What lines of the material hold the string "Neural"? Pull each of them out.

_WORKING DATA_.
- Opening Delimiter -

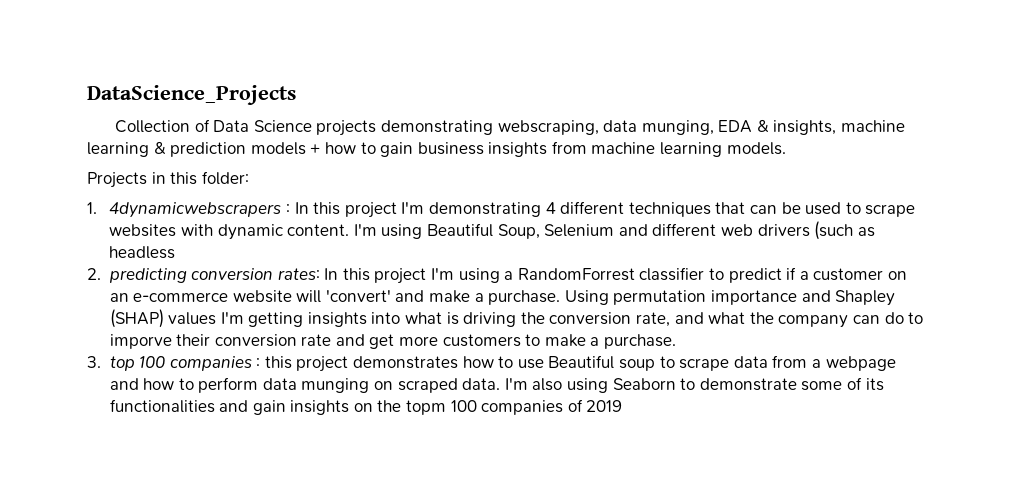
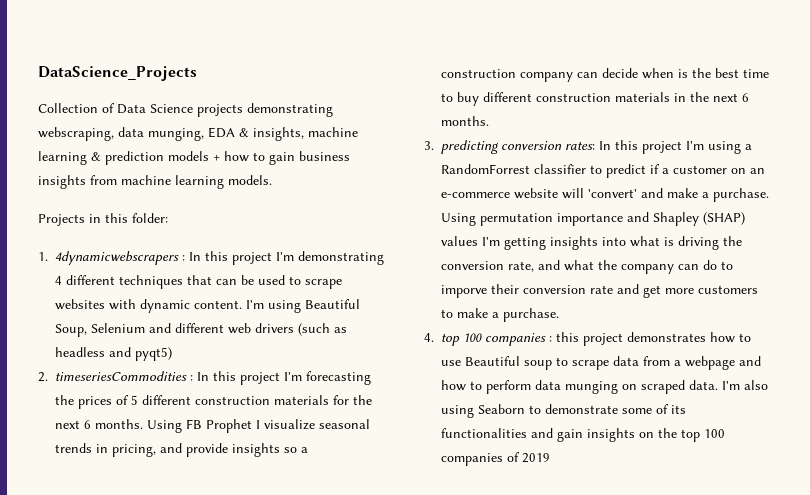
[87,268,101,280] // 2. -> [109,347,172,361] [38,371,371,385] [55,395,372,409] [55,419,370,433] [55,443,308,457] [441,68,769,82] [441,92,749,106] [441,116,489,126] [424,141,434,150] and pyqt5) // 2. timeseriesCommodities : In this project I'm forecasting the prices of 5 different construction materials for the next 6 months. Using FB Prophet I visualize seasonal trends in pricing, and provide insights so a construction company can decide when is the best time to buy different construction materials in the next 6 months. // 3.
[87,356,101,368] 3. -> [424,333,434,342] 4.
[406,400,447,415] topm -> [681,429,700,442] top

- Closing Delimiter -
- Opening Delimiter -

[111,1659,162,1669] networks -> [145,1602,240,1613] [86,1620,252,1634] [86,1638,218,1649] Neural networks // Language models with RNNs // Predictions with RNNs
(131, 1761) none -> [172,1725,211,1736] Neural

- Closing Delimiter -
- Opening Delimiter -

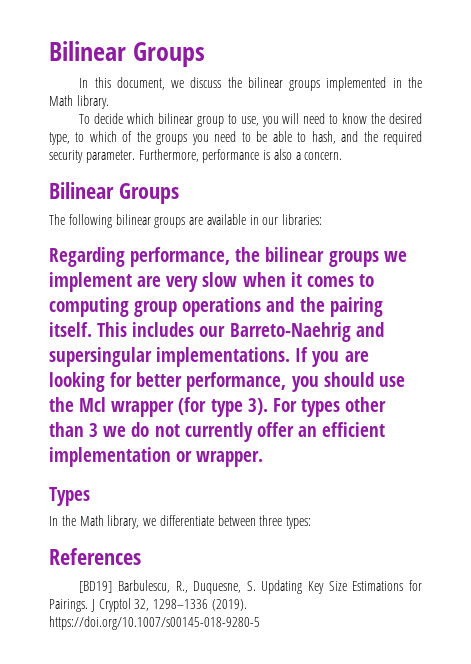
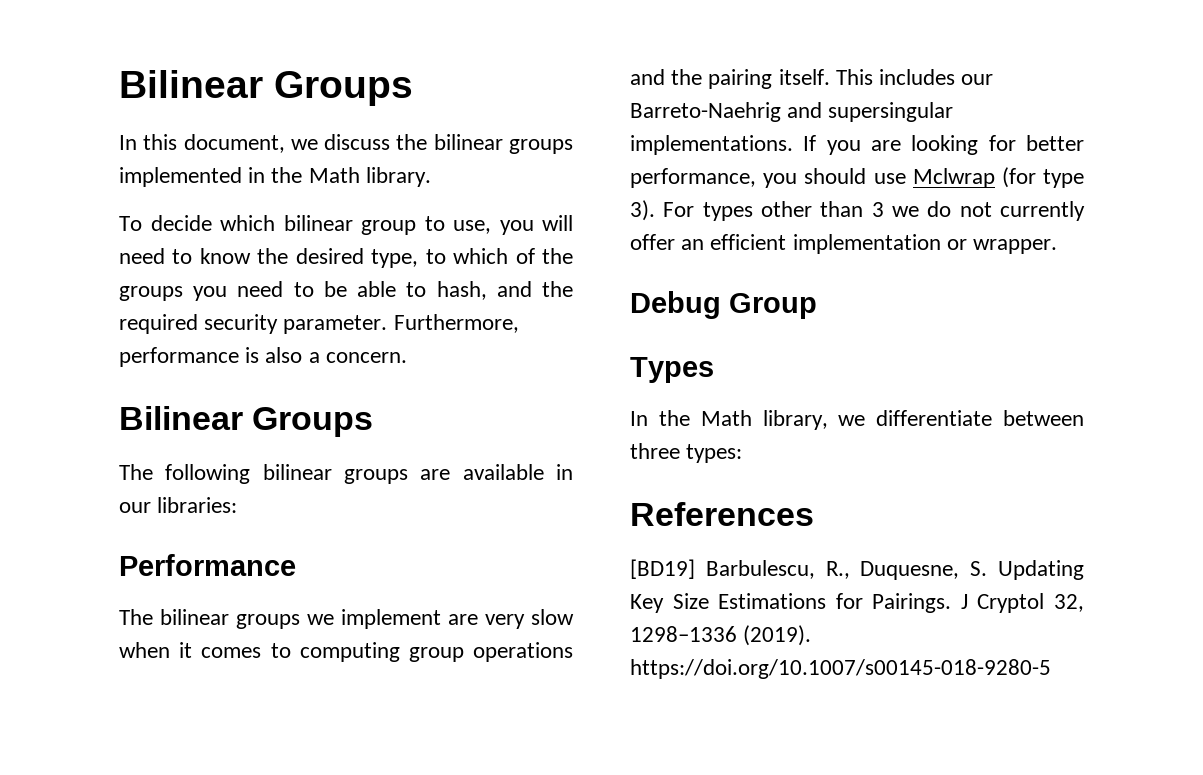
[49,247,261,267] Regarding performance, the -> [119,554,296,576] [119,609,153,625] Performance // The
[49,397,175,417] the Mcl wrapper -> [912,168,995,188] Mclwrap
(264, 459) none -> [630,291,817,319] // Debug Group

- Closing Delimiter -

_RESULT OF THE TASK_.
[111,1659,162,1669] networks -> [145,1602,240,1613] [86,1620,252,1634] [86,1638,218,1649] Neural networks // Language models with RNNs // Predictions with RNNs
(131, 1761) none -> [172,1725,211,1736] Neural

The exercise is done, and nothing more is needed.